__Исходный текст__.
____________________
В Имперский период в русское законодательство проникает новое начало, позаимствованное из Западной Европы. Наука уголовного права начинает считать, что преступник может быть исправим, направлен на путь истинный через тяжелое и мучительное наказание, не сопряженное с калечащими его тело действиями. Труд, тяжелый физический труд, как считается, может привить закоренелому преступнику некоторые понятия о добре и зле. Соответственно этому целью уголовного наказания начинают считать исправление преступника. Именно для исправления вводится такое наказание, как каторга. Первым ее вводит в России Петр Великий. По Указу от 1704 г. было велено "воров и разбойников, которые в убийстве, в прямом воровстве, измене и бунте, казнить, а которые вышеписанных вин, а по законам достойны смерти, тех бить кнутом и, запятнав новыми пятнами, посылать вечно на каторгу. А которые довелись наказанье в дальней ссылке, тех без наказанья ссылать на каторгу же на десять лет" (ПСЗРИ. 1-е изд. Т. IV. N 1957). Хотя что касается законодательства эпохи Петра, то в нем скорее можно видеть простой государственный интерес не исправить преступника, а выжать из него максимальный доход для государства. Исправительная тенденция в нашем законодательстве дает о себе знать скорее в конце XVIII в.
____________________
__Условие задачи__. Продолжите, пожалуйста, текст об исправительной цели уголовного наказания в России после его последнего предложения.

__Предоставленные материалы__.
____________________
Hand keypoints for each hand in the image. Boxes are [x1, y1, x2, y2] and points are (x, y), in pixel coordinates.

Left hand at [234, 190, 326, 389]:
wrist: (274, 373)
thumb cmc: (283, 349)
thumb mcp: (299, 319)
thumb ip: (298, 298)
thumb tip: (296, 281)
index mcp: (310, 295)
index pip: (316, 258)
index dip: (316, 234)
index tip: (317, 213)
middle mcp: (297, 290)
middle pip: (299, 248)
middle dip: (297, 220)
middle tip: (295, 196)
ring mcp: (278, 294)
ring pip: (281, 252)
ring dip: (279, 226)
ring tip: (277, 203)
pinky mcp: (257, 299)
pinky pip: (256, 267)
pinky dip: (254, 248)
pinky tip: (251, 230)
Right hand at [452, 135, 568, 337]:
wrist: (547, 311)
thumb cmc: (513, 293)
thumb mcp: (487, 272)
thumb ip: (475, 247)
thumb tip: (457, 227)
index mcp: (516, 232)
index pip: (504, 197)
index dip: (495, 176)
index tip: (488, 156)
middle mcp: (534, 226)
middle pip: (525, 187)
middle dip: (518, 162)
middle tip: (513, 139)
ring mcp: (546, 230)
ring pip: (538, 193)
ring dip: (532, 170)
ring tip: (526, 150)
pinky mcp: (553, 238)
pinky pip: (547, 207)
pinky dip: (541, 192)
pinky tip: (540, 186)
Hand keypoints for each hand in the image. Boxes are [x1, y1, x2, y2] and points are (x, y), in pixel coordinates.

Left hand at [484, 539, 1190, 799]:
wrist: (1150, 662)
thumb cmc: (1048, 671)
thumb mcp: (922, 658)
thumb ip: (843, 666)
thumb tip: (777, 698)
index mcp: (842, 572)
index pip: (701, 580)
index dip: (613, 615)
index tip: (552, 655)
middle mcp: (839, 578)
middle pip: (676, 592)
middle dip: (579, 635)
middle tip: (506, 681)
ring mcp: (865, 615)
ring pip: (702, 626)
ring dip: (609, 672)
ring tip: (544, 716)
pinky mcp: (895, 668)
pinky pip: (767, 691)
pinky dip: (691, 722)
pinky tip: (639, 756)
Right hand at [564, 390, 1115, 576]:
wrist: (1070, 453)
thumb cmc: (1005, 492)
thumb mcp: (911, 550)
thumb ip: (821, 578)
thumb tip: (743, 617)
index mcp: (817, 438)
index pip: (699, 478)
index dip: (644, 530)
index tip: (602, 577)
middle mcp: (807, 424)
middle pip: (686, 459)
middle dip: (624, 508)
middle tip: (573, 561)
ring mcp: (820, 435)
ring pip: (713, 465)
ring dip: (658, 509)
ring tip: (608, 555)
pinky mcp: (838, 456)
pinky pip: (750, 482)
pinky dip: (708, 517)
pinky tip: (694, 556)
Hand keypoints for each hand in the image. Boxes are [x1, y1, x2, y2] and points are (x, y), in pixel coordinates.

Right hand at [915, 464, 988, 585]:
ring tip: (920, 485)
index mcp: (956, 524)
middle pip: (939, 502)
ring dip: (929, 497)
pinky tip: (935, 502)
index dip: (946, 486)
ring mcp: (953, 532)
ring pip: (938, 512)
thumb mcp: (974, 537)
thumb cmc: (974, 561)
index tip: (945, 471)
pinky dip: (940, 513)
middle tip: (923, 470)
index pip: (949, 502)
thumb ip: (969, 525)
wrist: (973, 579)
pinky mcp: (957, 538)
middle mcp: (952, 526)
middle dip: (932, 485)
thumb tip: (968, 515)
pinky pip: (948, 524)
____________________
__Ответ к задаче__.
Но уже в XIX в., во второй его половине, возникает новое течение в науке уголовного права, которое рассматривает преступление как порождение социальных условий жизни. Так рождается теория факторов преступности. Влияя на эти факторы, можно влиять на состояние преступности в обществе. Так возникает идея профилактики преступности. Собственно целью наказания объявляется его предупреждение в будущем: создание всей системой уголовной политики государства такого состояния, при котором лицо, скажем так, будет воздерживаться от нарушения закона. Соответственно, этому законодатель комбинирует различные меры принуждения, воспитания и поощрения.
Наиболее выпукло теория факторов преступности проявилась все же в советское время. Понимая наказание как "меру принудительного воздействия, посредством которого власть обеспечивает данный порядок общественных отношений от нарушителей последнего" (ст. 7 Начала 1919 г.), государство стремится обезопасить общественный порядок от будущих преступных действий, гласили те же Начала. Лицо, уже совершившее преступление, наказывается путем приспособления его к данному общественному порядку или, если оно не поддается приспособлению, изоляцией его и в исключительных случаях физическим уничтожением его (ст. 9 Начал). Яснее и не скажешь! Согласно этому определению, наказание теперь официально называлось "мерой социальной защиты".
Задачи социальной защиты определялись в Началах 1924 г. следующим образом: предупреждение преступления, лишение общественно опасных элементов возможности совершать новые преступления, исправительно-трудовое воздействие на осужденных (ч. 1 ст. 4). Последний Уголовный кодекс РСФСР мало что нового добавил в перечень этих целей, пожалуй, он только несколько переиначил их: охрана общественного строя; профилактика преступлений и исправление преступных элементов (ст. 20 УК 1960 г.). Последнее, нужно добавить, наименование наказания "мерой социальной защиты" было официально изменено на традиционное новеллой 1934 г. (СЗ СССР. 1934. N 33. Ст. 255).